第2話:弱者に手を差し伸べる事が出来るのは強者だけ ①

最近、このようなお話を聞くことがある。それは、「最近昇進した友人から連絡があまり来なくなってしまった。何で?と思って別の友人に聞いたら『あぁ、彼は自分とも連絡を取ってくれなくなったよ』と話していた。やっぱり上に立ってしまうと下に居る人の気持ちが分からないのかな?」という内容だ。これはネット上に上がっていたお話だが、実際に友人からも同じようなことを聞いた。なぜ、人は上に立つと下の人の気持ちが分からなくなるのだろう?これは力量の問題でも、思考の問題でもない。いわゆる「組織における距離感」の感覚に似ている。これは、上司と部下という人間関係において、自分に利益をもたらす人材のみで周囲を固め、それ以外には目もくれない状況を生み出している。つまり、友人であっても立場が逆転してしまえば、少し距離を置こうとする。「そんな上司なら考えてしまう」と感じる人は多いが、このような人たちと関わることはメリットしかない。それは反面教師としての立場だ。上司は彼らからすると、力があって、何かしたらすぐに事実を隠される事、すり替える事もある。というイメージしかない。それでは誰も会社では働きたいとは思わないだろう。だからというわけではないが、今までの経験を含めて上司になった場合には初心に返って、彼らの肩身が狭くならないように配慮する必要がある。そして、部下に対しても自分が上司にしてもらったことを参考にしつつ、自分の考えをしっかりと部下にしてあげることが大事だろう。このような僅かな変化を求める社員にとって、自らの背中を使って示すことが過剰な緊張関係を誘発させないために必要なことだろう。


 人間は立場の強い人が居て、立場の弱い人がいる。しかし、立場の弱い人は立場の上の人に理解してもらわなくては何もすることが出来ない。だからではないが、彼らにとって上司や年上の人は信頼しやすい反面、かなり気を遣って顔色をうかがってしまう。その結果、きちんとこうしなくてはいけないと思っていても、実際には行動に移せなくなってしまうこともあり得るのだ。だからこそ、上に立つことは職場内もしくは関係各所のパワーバランスのコントローラーであるという認識を持つ必要がある。もちろん自分の実績で昇進を重ねていったにせよ、その実績を途絶えさせてしまっては元も子もない。だからといって、彼らにやり方を押しつける形になってしまっては、職権乱用だと思われかねない。まさに、今の問題の一例として、このような職場関係が若年層の離職や引きこもりなどにつながっていってしまっているのだろう。

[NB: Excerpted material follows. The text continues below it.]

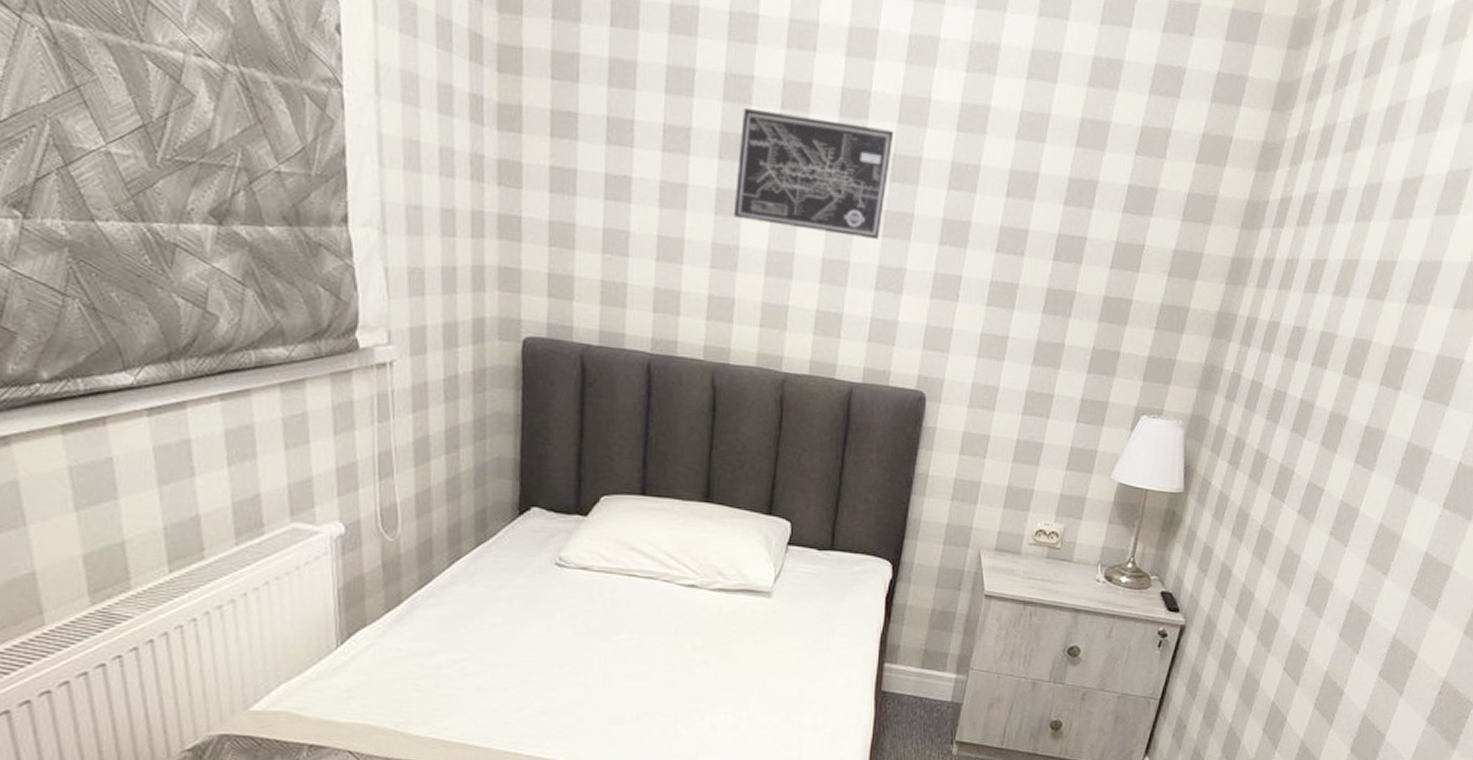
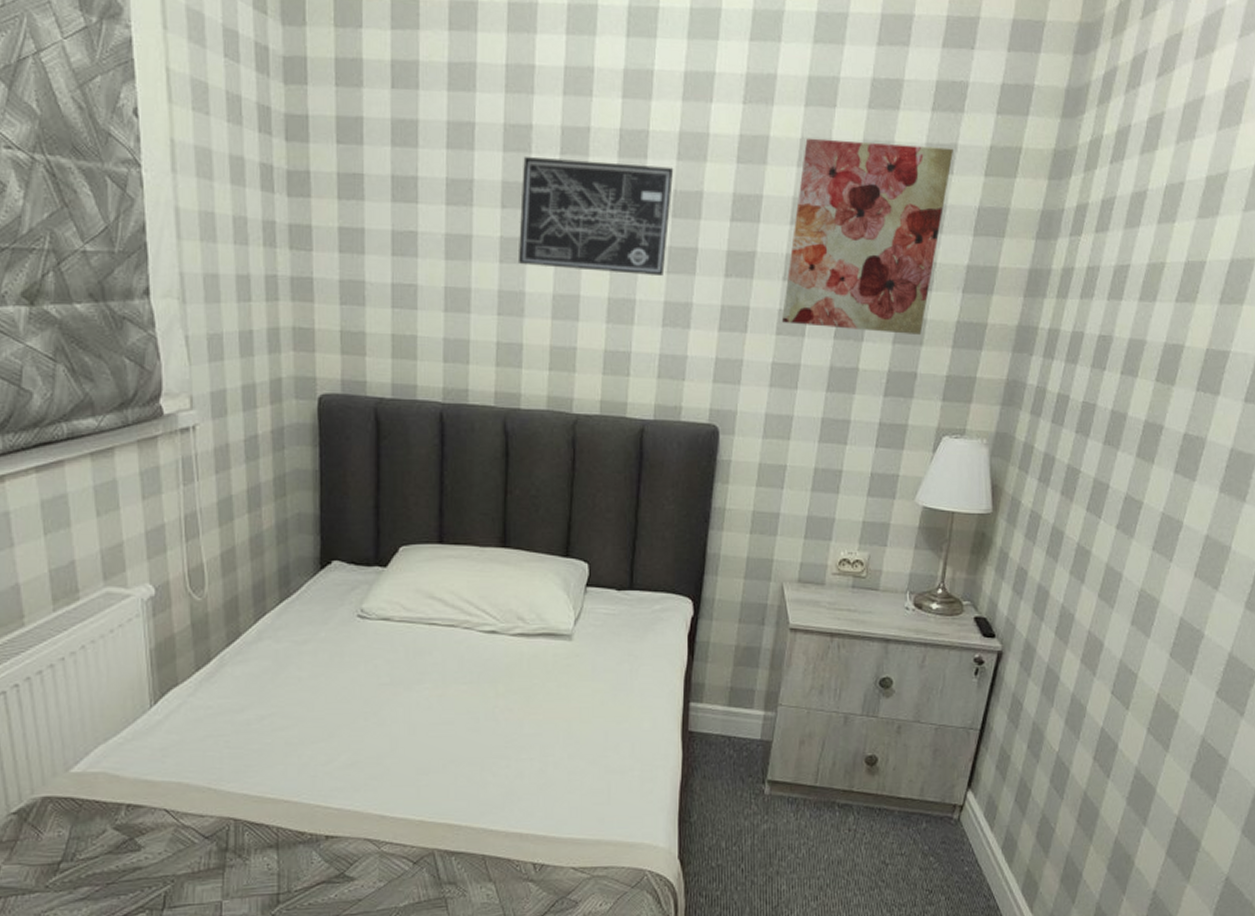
wall art: none [993,111,1167,315] -> present [782,138,953,335]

 社長や役員クラスになればなるだけ、時代に合わせた環境の整備が必要になってくる。これは決して自分の思い描く職場を作るのではなく、部下やその先に入社する社員に対しても同じ感覚で働いてもらえるような会社の社風を構築なり、改築してお互いにストレスの少ない職場環境を作ることで長期勤務をしてくれる社員が増えていく。弱者をいたわることはその会社なり社会において、肯定的な役割を担うために必要とされているという心理を生み出すことが大事で、この心理が引き出すことが難しい状況下では十分な労働人口を確保することが難しいように感じる。


 現在、私が考えているのは、業務の細分化による業務負荷の軽減と雇用創出である。これは、一般的な雇用形態とは異なり、業務ごとに従事する社員の比率を変えて、相対負荷量を社員、その他の部分を特別雇用従事者の業務として開放する。そうすることで、社員はもちろん今まで働くことが難しかった人にも働くチャンスを与えることが出来る。そして、ブランクがあったとしても彼らが業務に慣れるまではきちんと見守ることが大切だろう。なぜなら、こういう人たちは会社にとっては貴重な人材で、彼らがいなければ会社は回らないし、個人間の負担も増大してしまう。だからこそ、きちんと立場の弱い人に立場のある人が手を差し伸べてきちんと元に戻るための筋道を立ててあげることが重要になってくる。


これは決して、無駄な出費ではなく、自分たちの会社に対する投資だと思うことでお互いに良好な関係を保つことが出来る。